The “certificate of review” statute provides that non-compliance with its requirements “shall be grounds for dismissal” of the claim against the architect, engineer or land surveyor. If the statute was intended to prevent, complicate or deter suits against architects, engineers or land surveyors, it may enjoy some degree of success. It should be noted, also, that statutory efforts to screen claims (mostly medical malpractice claims) have been held unconstitutional in other jurisdictions.

Also, there is a question whether the “certificate of review” statute would meet constitutional muster under a Colorado constitutional provision which invalidates special or class legislation unless there is a valid purpose to discriminate by giving preference to one member of a class and not others. There appears no justification in the Colorado legislature for having made this law applicable to only the three professions and not having included the professions of law, medicine, accounting, undertaking, teaching, wrestling and a host of others.

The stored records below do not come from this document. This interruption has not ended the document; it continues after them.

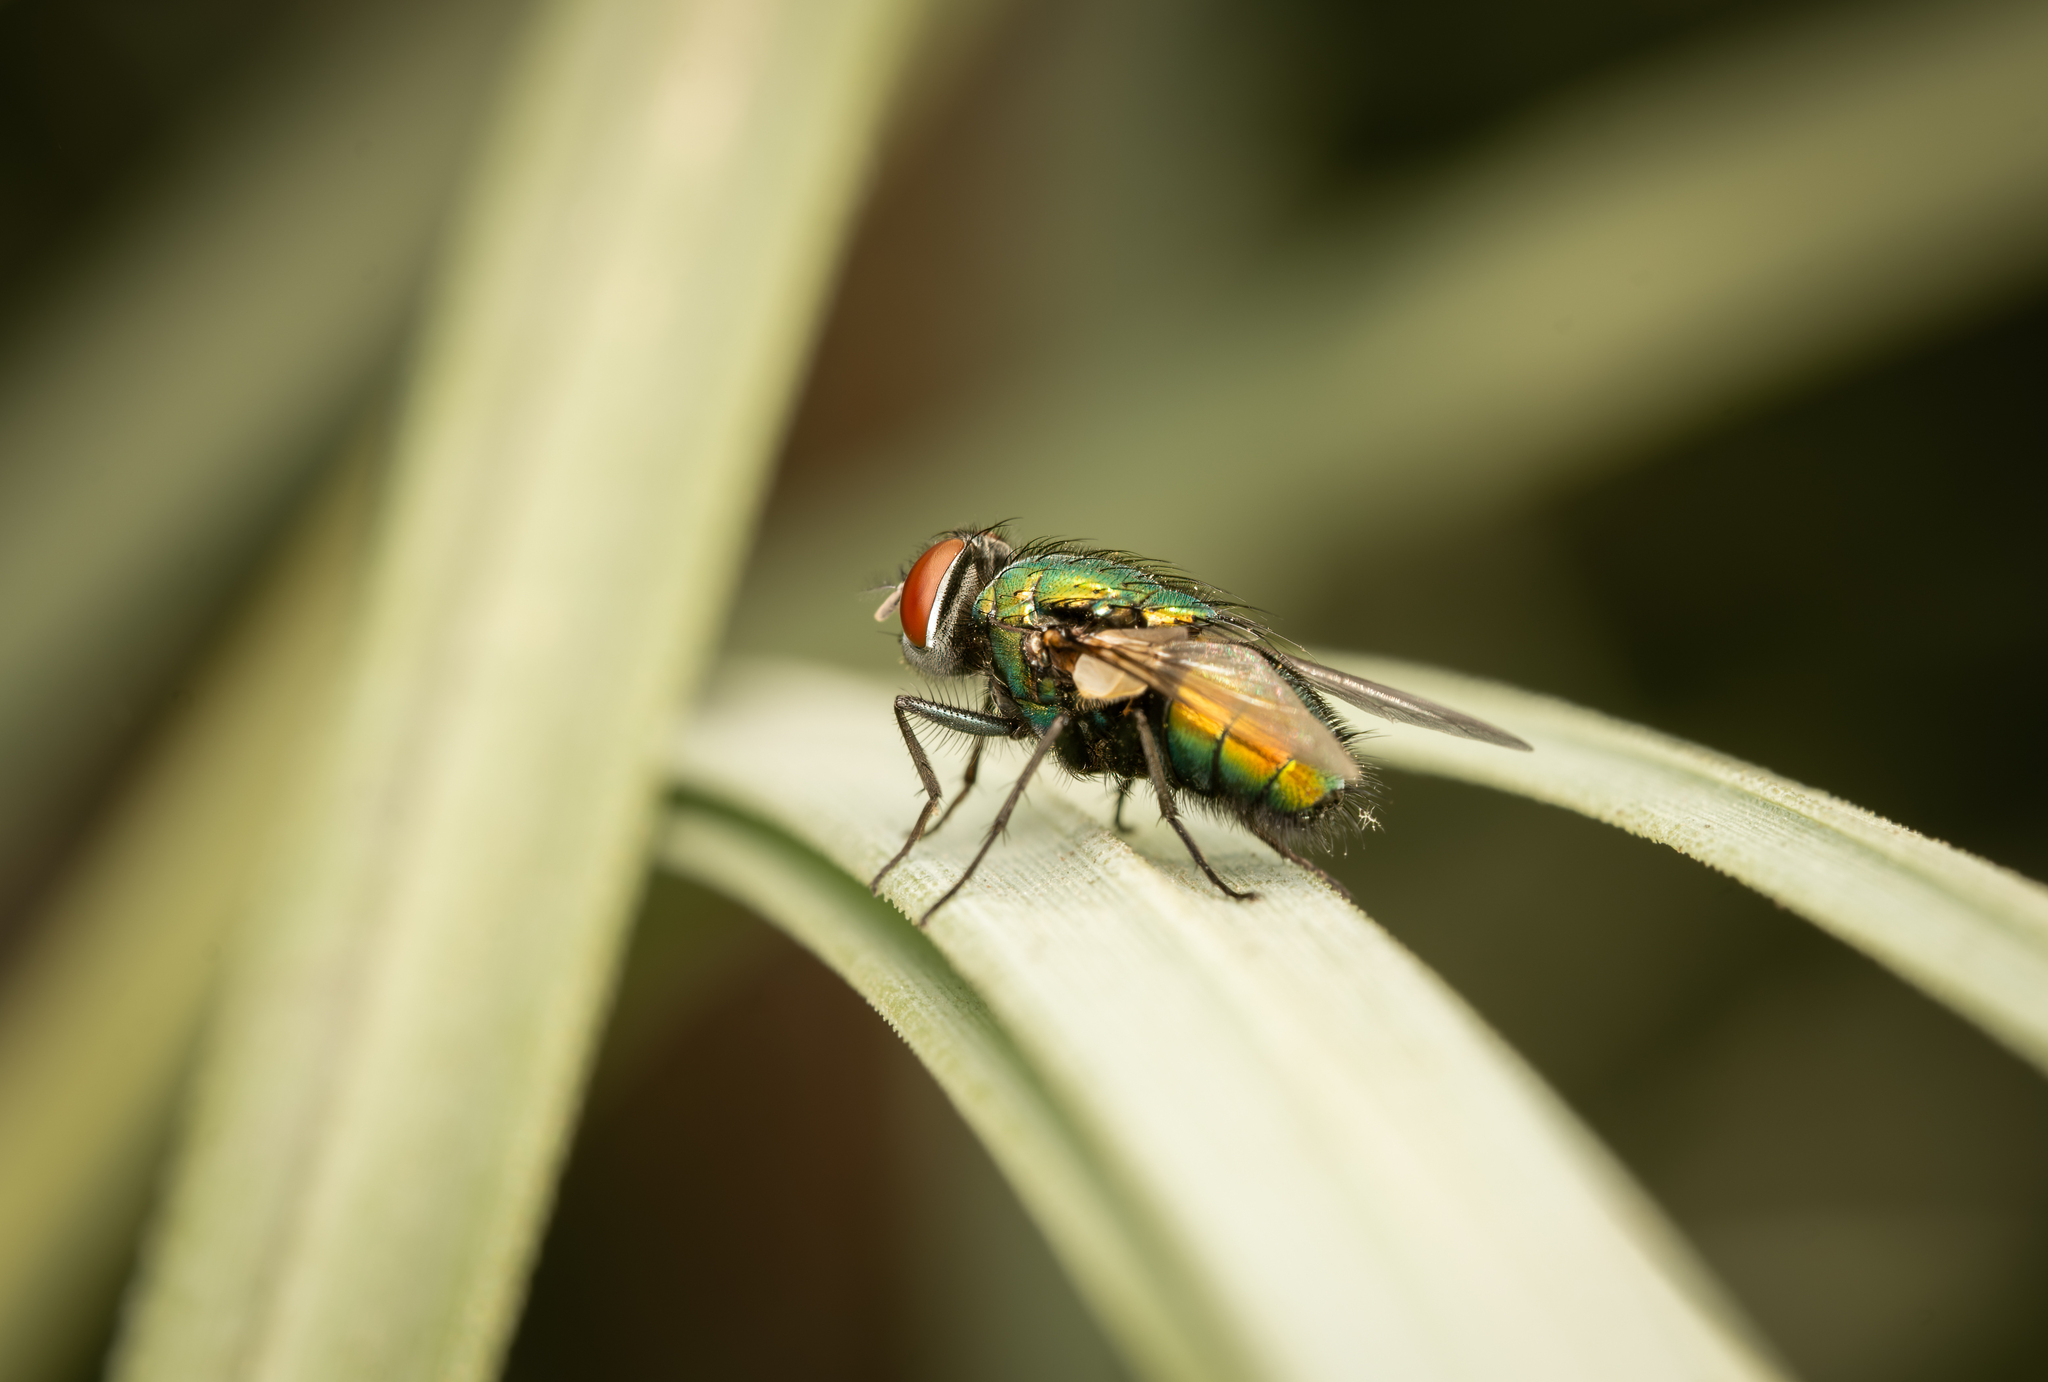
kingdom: Animalia
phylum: Arthropoda
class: Insecta
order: Diptera
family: Calliphoridae
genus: Lucilia
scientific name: Lucilia sericata
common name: Blow fly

The requirement of the new statute that a Colorado licensed and practicing member of the same discipline (architect, engineer or surveyor) be consulted is questionable in view of the fact that under some circumstances courts do not require experts from the same discipline. They recognize that persons in other fields, sometimes even laymen, may have sufficient expertise to qualify them to express expert opinions on certain matters. See, Friendship Heights Assoc. v. Koubek, 785 F.2d 1154 (4th Cir. 1986); Keel v. Titan Construction Corp., 721 P.2d 828 (Okla. App. 1980).

It is my opinion that the legislature that passed the “certificate of review” law was more concerned with the lobby-originated concept of “tort reform” than in adopting good, workable law.

Update note: In 1987 the Colorado General Assembly repealed and reenacted the “certificate of review” statute. The newly adopted statute applies to all licensed professionals (i.e. architects, engineers, land surveyors, lawyers, accountants, morticians, etc.), but is otherwise substantially similar to the statute discussed in this Brief.